Abstract

This study investigates whether auditory brainstem responses (ABRs) can be used to assess the functioning of electrically stimulated cochleas. Electrically evoked auditory brainstem responses (EABRs) were recorded in guinea pigs with normal hearing and guinea pigs deafened by amikacin, a powerful ototoxic antibiotic, combined with diuretic aminooxyacetic acid (AOAA). Two different types of EABRs were observed in normal animals, depending on the electrical pulse intensity applied to the round window: long-latency brainstem responses were evoked by low stimulation intensities, short-latency brainstem responses by high intensities. The absence of effect of strychnine applied intracochlearly ruled out the possibility of medial efferents being involved in these responses.

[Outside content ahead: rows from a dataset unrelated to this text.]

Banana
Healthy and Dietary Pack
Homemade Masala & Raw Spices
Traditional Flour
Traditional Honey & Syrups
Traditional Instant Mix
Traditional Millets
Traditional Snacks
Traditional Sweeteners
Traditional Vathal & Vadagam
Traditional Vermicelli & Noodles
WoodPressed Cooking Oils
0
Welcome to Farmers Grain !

Conversely, an intracochlear application of tetrodotoxin (TTX), an Na +-channel blocker, resulted in the disappearance of both types of responses, attesting that the sites activated by the electrical stimulation were located within the cochlea. In AOAA/ amikacin poisoned cochleas, in which most of the hair cells were missing with apparently normal ganglion neurons, the long-latency brainstem responses evoked by low intensities were completely lacking. These findings suggest that low currents applied to the round window of the guinea pig cochlea primarily activate the hair cells, the neurons being directly excited at higher intensities.